*Source information*

§ §

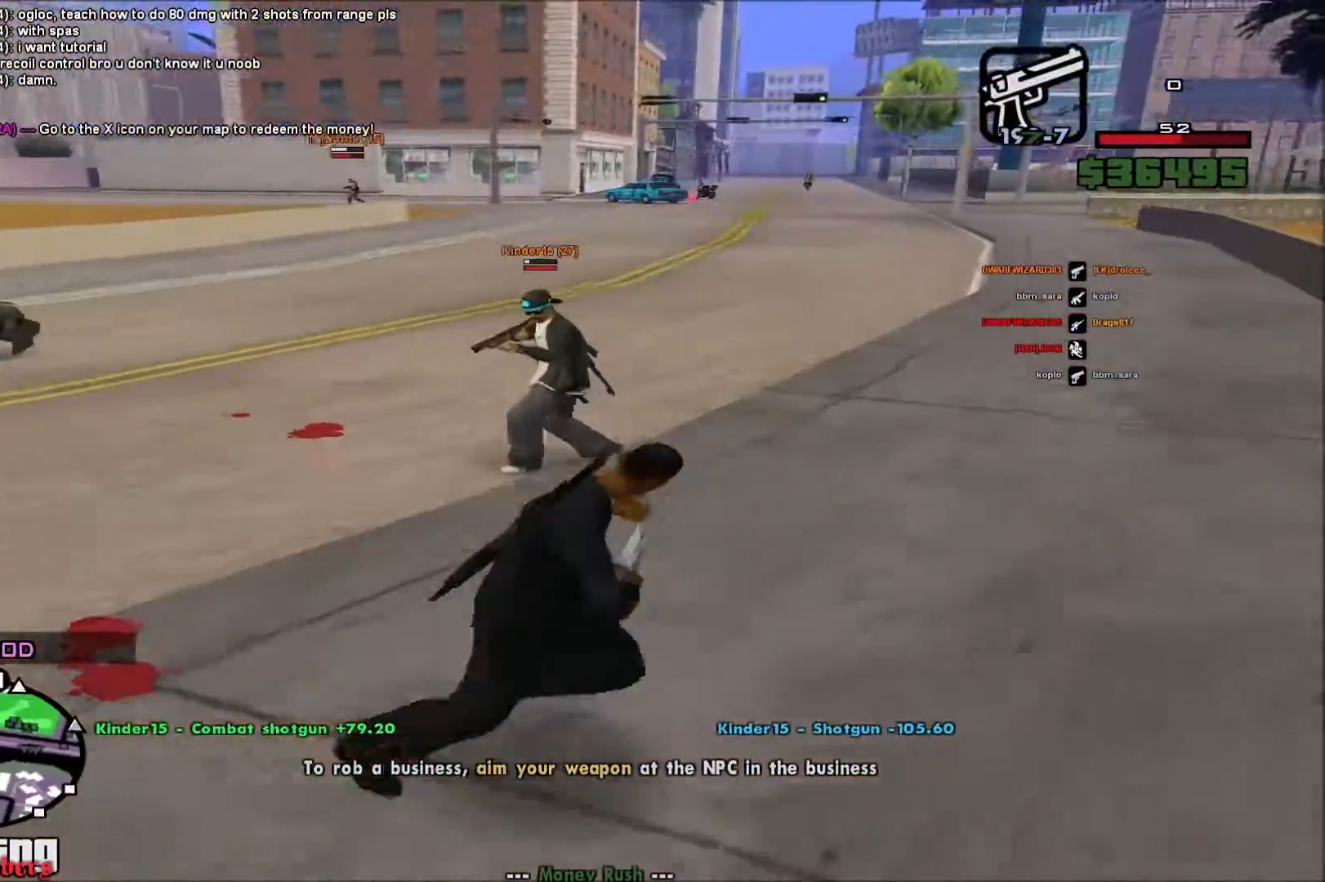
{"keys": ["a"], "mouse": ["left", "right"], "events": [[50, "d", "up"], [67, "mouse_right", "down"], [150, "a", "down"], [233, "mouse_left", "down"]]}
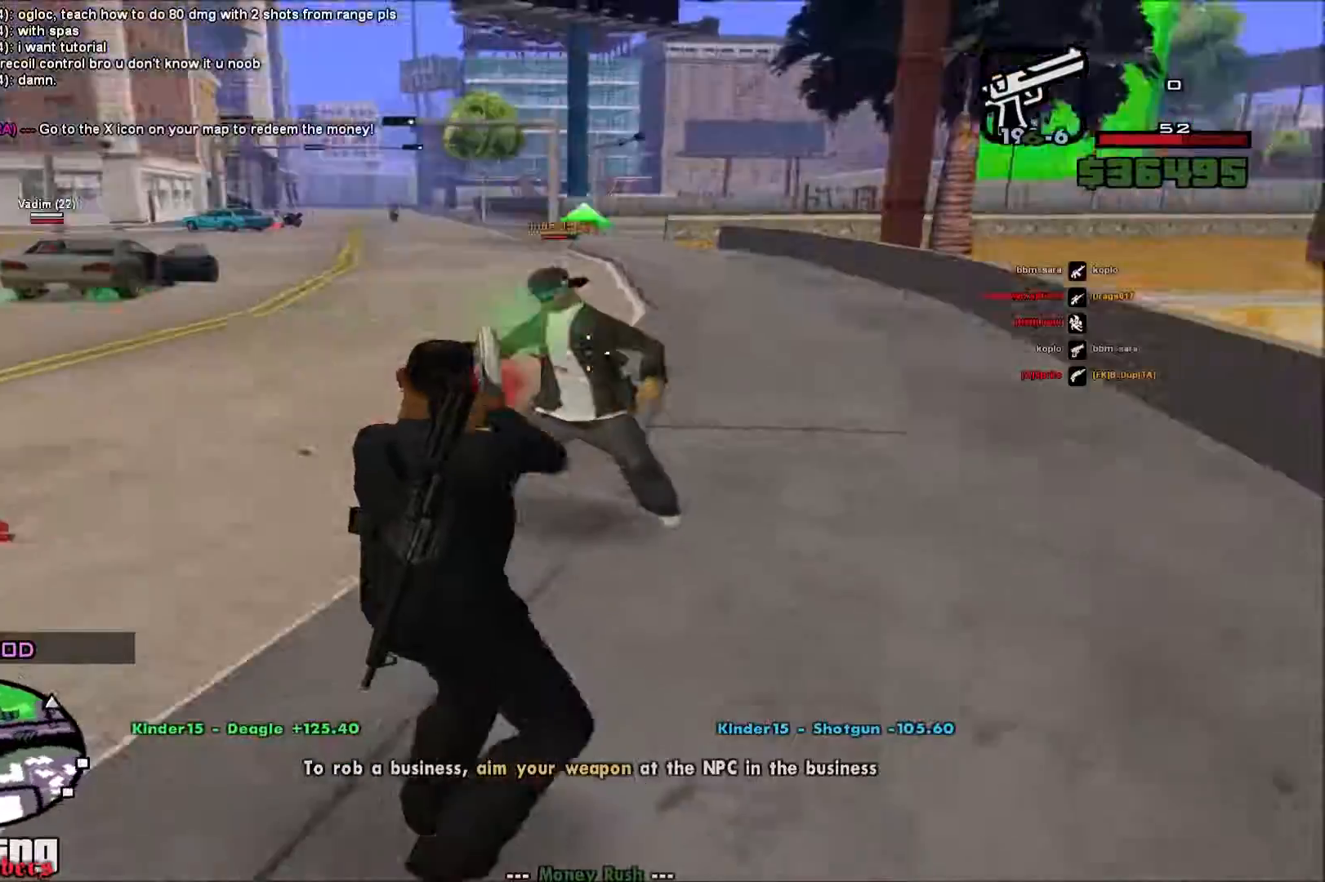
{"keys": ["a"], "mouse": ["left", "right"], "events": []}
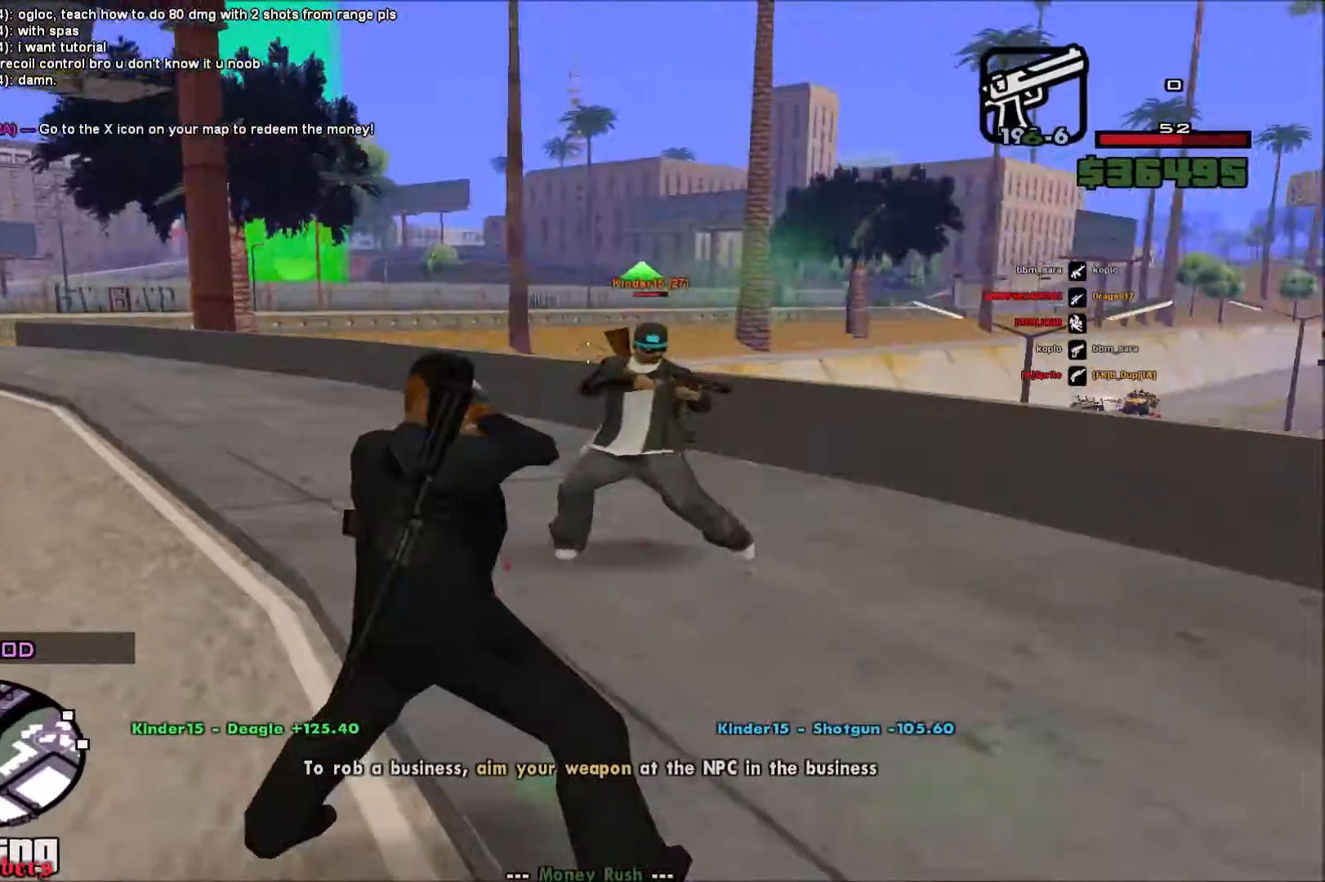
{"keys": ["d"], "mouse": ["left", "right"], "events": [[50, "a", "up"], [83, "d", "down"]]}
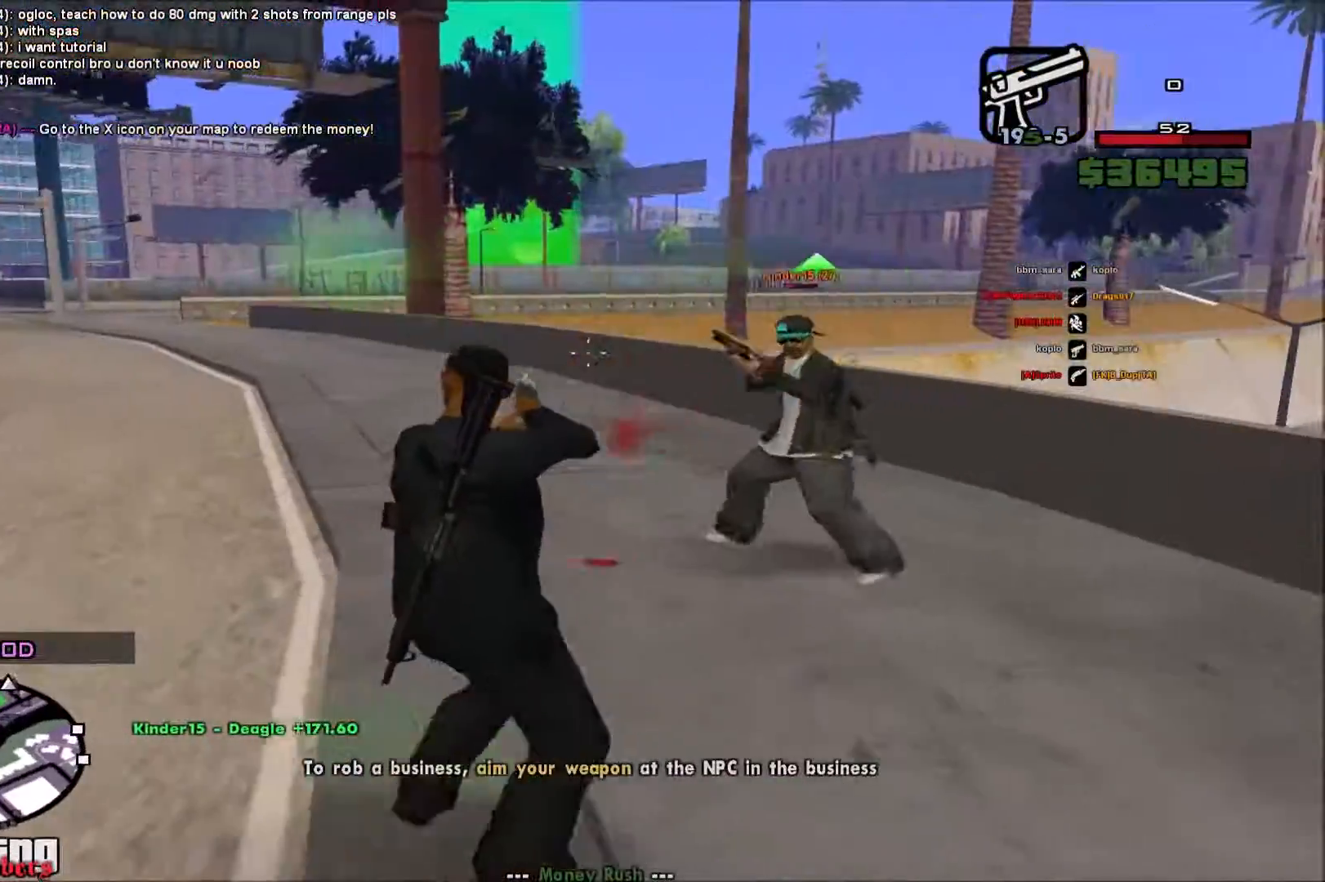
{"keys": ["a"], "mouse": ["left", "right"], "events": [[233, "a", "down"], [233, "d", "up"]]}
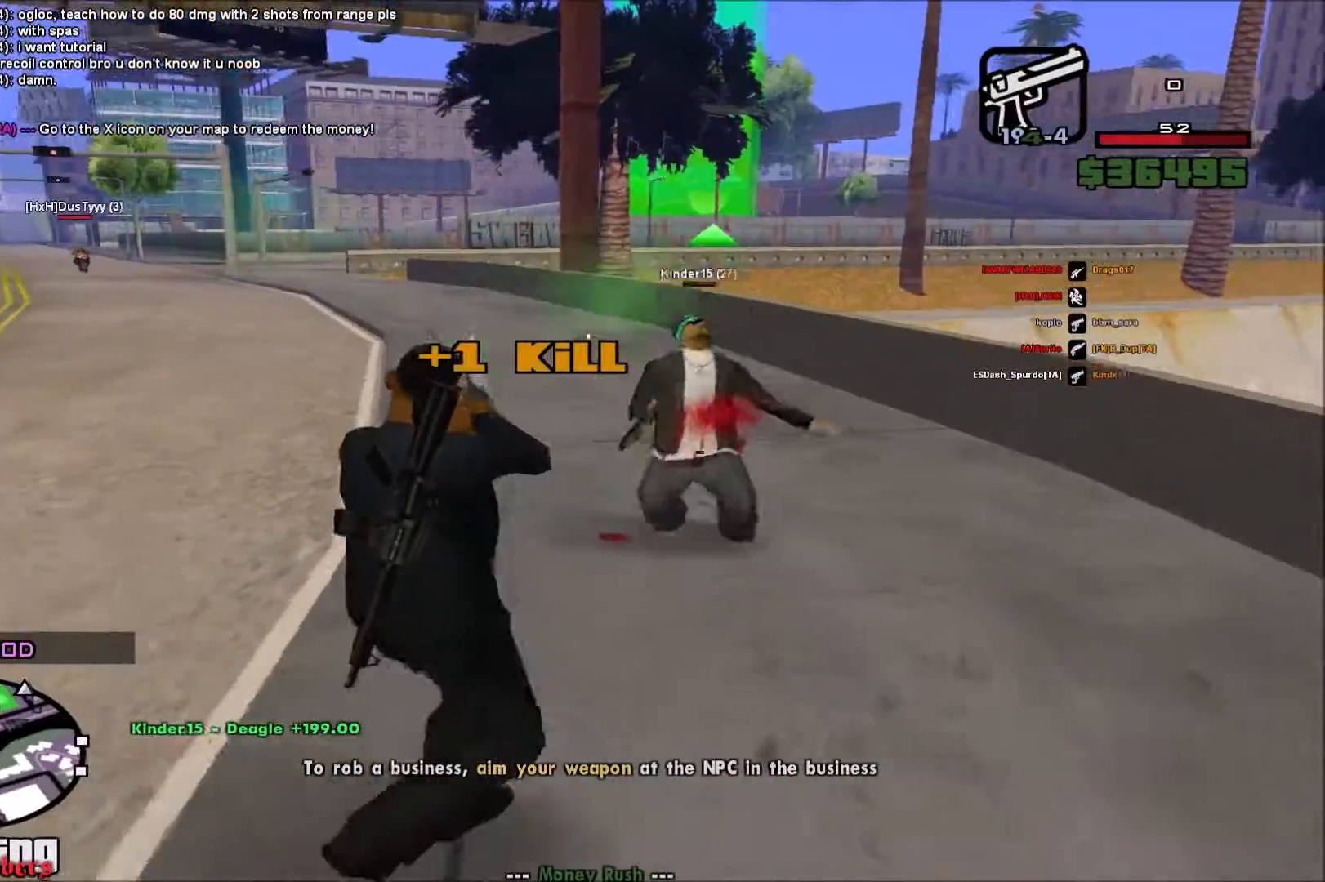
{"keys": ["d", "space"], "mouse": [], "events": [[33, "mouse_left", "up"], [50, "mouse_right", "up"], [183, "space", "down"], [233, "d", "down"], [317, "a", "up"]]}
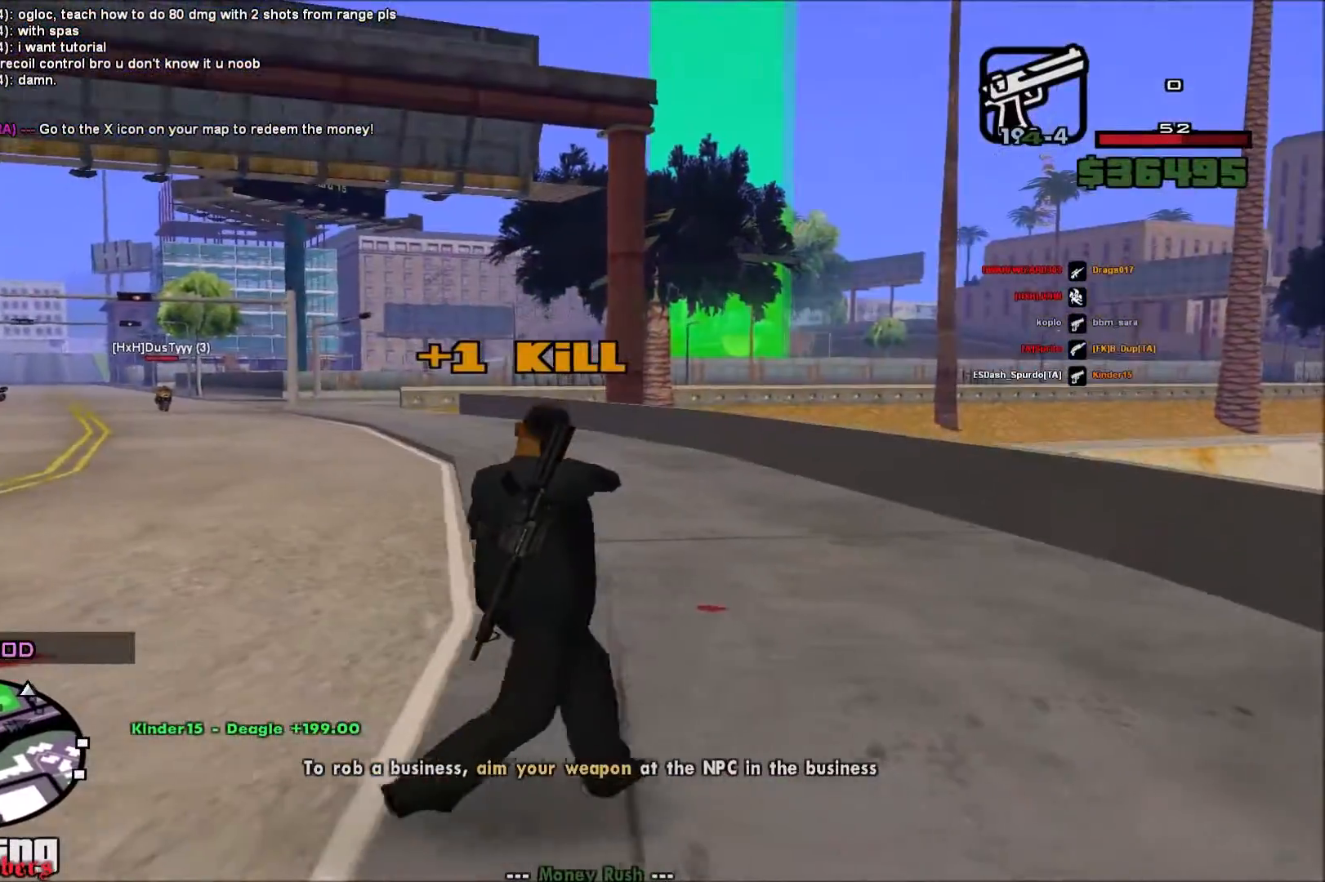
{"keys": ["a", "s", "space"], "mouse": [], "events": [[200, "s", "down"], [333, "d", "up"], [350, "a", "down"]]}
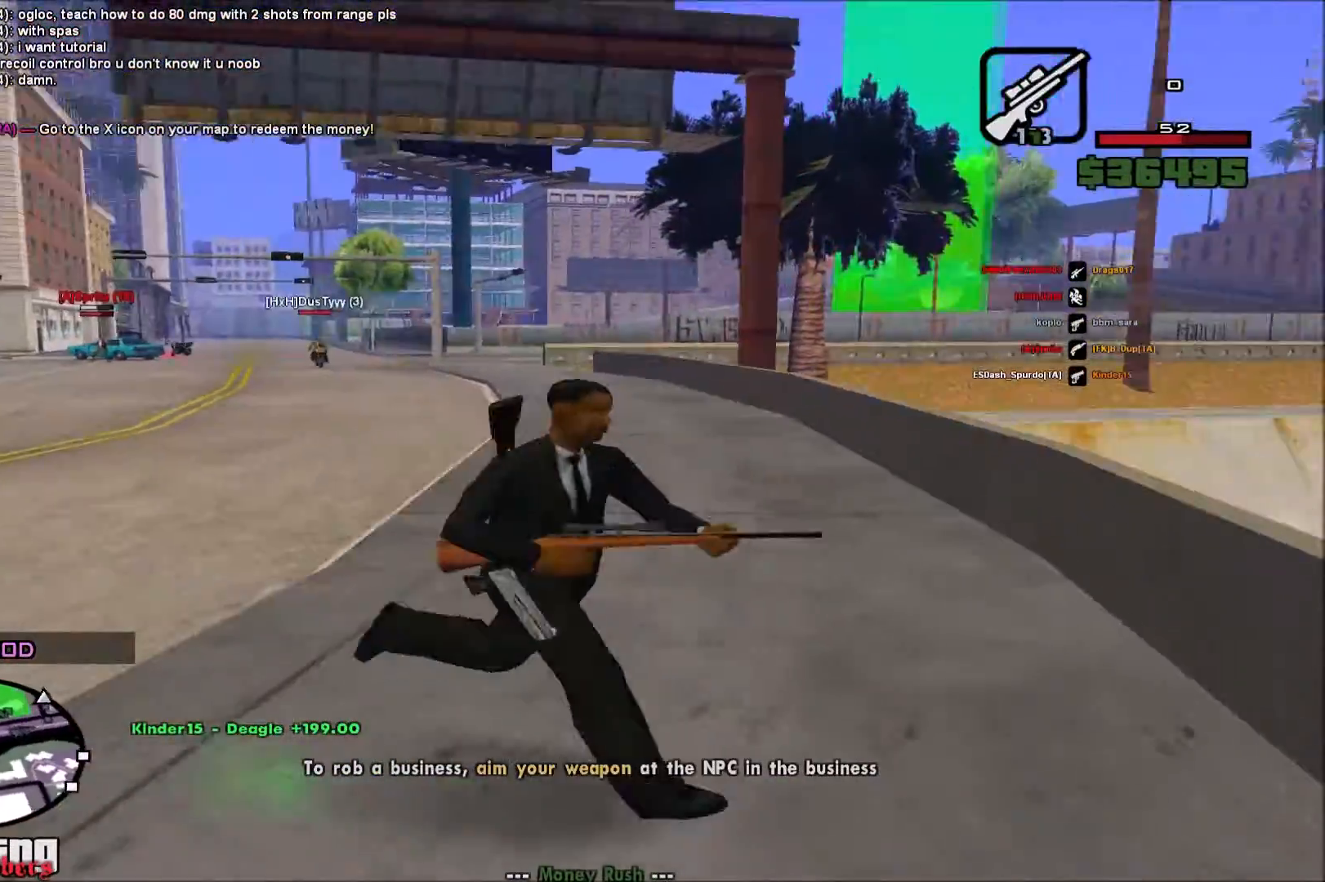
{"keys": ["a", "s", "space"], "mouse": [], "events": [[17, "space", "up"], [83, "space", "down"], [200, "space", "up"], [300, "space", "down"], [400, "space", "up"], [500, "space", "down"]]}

§ §

*What is being asked*
Word for word, give the listing above again, but drop any pictures.

*Expected answer*
{"keys": ["a"], "mouse": ["left", "right"], "events": [[50, "d", "up"], [67, "mouse_right", "down"], [150, "a", "down"], [233, "mouse_left", "down"]]}
{"keys": ["a"], "mouse": ["left", "right"], "events": []}
{"keys": ["d"], "mouse": ["left", "right"], "events": [[50, "a", "up"], [83, "d", "down"]]}
{"keys": ["a"], "mouse": ["left", "right"], "events": [[233, "a", "down"], [233, "d", "up"]]}
{"keys": ["d", "space"], "mouse": [], "events": [[33, "mouse_left", "up"], [50, "mouse_right", "up"], [183, "space", "down"], [233, "d", "down"], [317, "a", "up"]]}
{"keys": ["a", "s", "space"], "mouse": [], "events": [[200, "s", "down"], [333, "d", "up"], [350, "a", "down"]]}
{"keys": ["a", "s", "space"], "mouse": [], "events": [[17, "space", "up"], [83, "space", "down"], [200, "space", "up"], [300, "space", "down"], [400, "space", "up"], [500, "space", "down"]]}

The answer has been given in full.